INDIANAPOLIS (March 1, 2005)–– Stricter driver’s licensing laws and tougher driving under the influence (DUI) sanctions enacted by the Virginia General Assembly this year will improve the state’s personal insurance climate, according to an official of the National Association of Mutual Insurance Companies (NAMIC).
“In the past, the Commonwealth of Virginia has been criticized for lax licensing procedures, but several bills enacted this year should improve that situation,” said NAMIC State Affairs Director Neil Alldredge. The Virginia General Assembly adjourned Saturday, following a 47-day session. Lawmakers will reconvene April 6 to consider any amendments or vetoes offered by Gov. Mark R. Warner.
Among the bills enacted were House Bill 2509, which requires that driver’s license applications include the applicant’s or licensee’s full legal name; Senate Bill 972, which allows licensed drivers to exchange their driver’s license for special identification cards without incurring an additional fee; and Senate Bill 1198, which requires stricter licensing and record-keeping procedures and imposes increased sanctions against commercial driver’s license holders who operate commercial and noncommercial vehicles in an unsafe manner.
Some of the DUI bills enacted include House Bill 1896, which makes it a DUI violation to drive with specified levels of illegal drugs in one’s blood; and House Bill 2668, which allows an officer to issue, on the premises of a medical facility, a summons for a DUI violation and for refusal of blood alcohol tests in lieu of securing a warrant.

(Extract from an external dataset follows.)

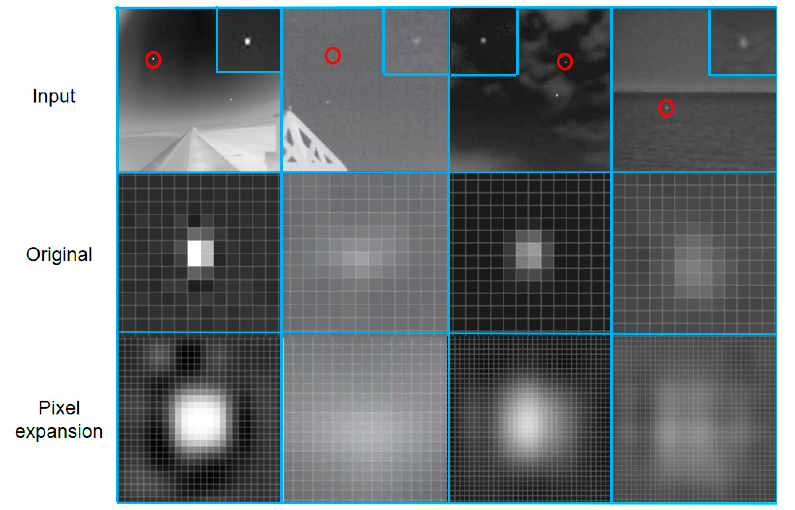
Figure 13. Detection results before and after upsampling. 4.4.3. Comparison of Test Results As shown in Figure 14, we compare the detection results after target feature en- hancement and pixel expansion with those for the DNANet algorithm. It can be seen that there is an overall improvement in detection after the processing of our algorithm. The results show that in row (a), DNANet has a problem of inadequate recognition of this target, recognizing only part of the target due to the fact that some pixel values at the edges of the target are slightly below the banalization threshold ε . The number of pixels that meet the constraints is small. After processing by our algorithm, the pixel values of the target edges were increased and the pixel points were expanded, resulting in some improvement in the detection results.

House Bill 2786 brings the operation of a moped on a public highway under the state’s DUI laws.
Among the more insurance-related bills enacted, Alldredge noted Senate Bill 913, which revises the criteria for qualification as a large commercial risk subject to rate regulation.
“Passage of this law by policymakers is a clear recognition that the initial criteria for large commercial risks were too high and limited the number of entities that could take advantage of this requirement,” Alldredge said. “We commend lawmakers for lowering the eligibility thresholds so more companies can take advantage of this law.”
Alldredge also noted that lawmakers enacted House Bill 814, a bill that prohibits an insurer from canceling or refusing to renew homeowners’ insurance policies based solely on inquiries from insureds about insurance coverage or policy provisions.